Salad Cloud was notified about this vulnerability on June 26th and the issue was fully remediated on July 19th with the network upgrade to Salad agent version 1.6.1. Thanks to the Salad team for prioritizing the security of their “Chefs”!

Context

I’ve been playing around with a startup cloud service called “Salad Cloud” recently - my last blog post was about how I built a crazy fast hashcat cluster using their service. Salad allows “gamers” to rent out their GPUs on their service in exchange for gift cards, cash, and digital currency. Salad uses that compute power to run a distributed PaaS cloud - as a customer, you just provide Salad a Docker container image and hit “deploy”. It works surprisingly well, and I’ve never seen anything quite like it in the industry before.

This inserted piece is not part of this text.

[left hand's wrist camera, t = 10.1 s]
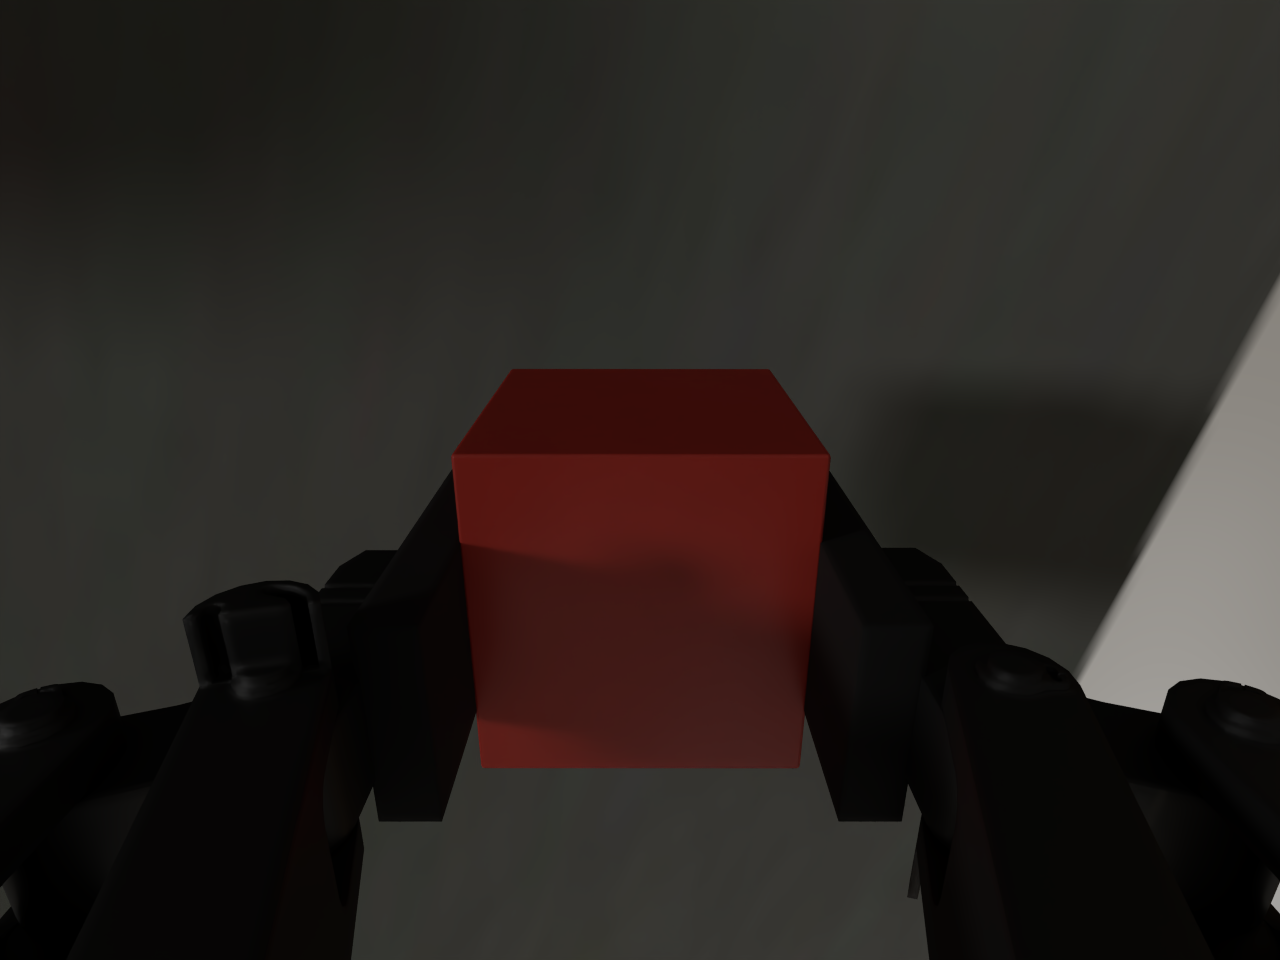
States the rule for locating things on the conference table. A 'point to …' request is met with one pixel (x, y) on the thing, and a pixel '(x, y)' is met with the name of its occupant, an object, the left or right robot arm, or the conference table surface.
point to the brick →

Salad has invested a lot of time and energy into the security and privacy of customer container workloads that are deployed onto their network. They have a pretty clever architecture that makes it very difficult to tamper or snoop on what customers are running. Overall, I couldn’t find any major flaws in how Salad protects customer workloads - honestly, it’s pretty impressive and might deserve a deeper dive blog post. However, Salad also needs to make sure they protect the backend nodes on its distributed compute cloud. These nodes aren’t Salad-owned servers in a datacenter somewhere - they are PCs that are being run out of residential households - so the threat modeling needs to be approached from a different perspective.

Just from a terminology perspective - a “customer” is someone paying Salad to deploy containerized workloads, and a “Chef” is someone who is renting their gaming PC out to the Salad network.

The Vulnerability

Salad customers were given full access to a Chef’s internal network on Salad versions 1.6.0 and earlier. It was possible for a customer to deploy a malicious container that could quickly scan and exploit vulnerable devices on a Chef’s home network. This process could have been fully automated and was proven to only cost a couple dollars per day to pull off.

As a proof of concept, I was able to deploy a Kali Linux container image onto the Salad network. This container image contained a reverse shell that allowed for interactive access into the WSL/containerd environment on the “Chef” node. I was able to run NMAP, Metasploit, and other tools from within the Kali environment against the network of the “Chef” without triggering any type of detections from Salad. I was able to perform this type of reconnaissance against several Chefs undetected. I saw quite a few concerning things during my time scanning: 1) open admin interfaces for IoT devices, 2) lots of ancient devices (found a Windows XP desktop!), and 3) mostly default router configurations.

The fact that people at running vulnerable devices on their home networks wasn’t surprising. The fact that I was able to: 1) deploy an obviously malicious container workload, 2) perform obviously malicious things in the container environment, and 3) go completely undetected WAS surprising.

The Report and Fix

I notified Salad of this vulnerability on June 26th. I heard back from Salad on July 3rd, then they rolled out version 1.6.1 which fixed the issue on July 19th.

I outlined potential fixes that could address these issues in my vulnerability report:

  1. Salad could implement some level of customer screening or verification before allowing them to deploy non-approved containers onto the network.
  2. Salad could implement network-level controls at the containerd level, within the custom WSL image level, or at the HyperV firewall level that block outbound communications to RFC1918 IP space.

I can confirm that the vulnerability no longer exists - Salad seems to have implemented #2 above in some capacity. I have also heard that process changes (similar to #1) are coming in the future, which would further reduce the risk posed to Chefs on the Salad network.

Wrap Up and Final Thoughts

Salad does a great job with platform security given the inherent security risks associated with their business model. They also take the security of their customers and their “Chefs” seriously given the fast rollout of a fix for this vulnerability disclosure. Thanks to everyone on the Salad side for fixing this one up!

There are a couple things I’d like to see from Salad in the future:

  1. Tighter controls on what customers can run on the platform. This was called out in my vulnerability disclosure, but I still recommend limiting new customers to “pre-approved” container images. I think it’s fine if vetted customers can run arbitrary workloads, but right now anyone off the street can run metasploit on a Chef PC.
  2. Malicious container detection. Open-source tools like Dagda allow for scanning containers for known malware/hacking-tools/etc. This could be fully automated as part of the container ingestion process.
  3. Malicious activity detection. This would require the most amount of engineering to implement, but the thought is that there should be some detective capabilities within Salad Enterprise Linux (SEL) that would alert on blatantly malicious activity within the container environment.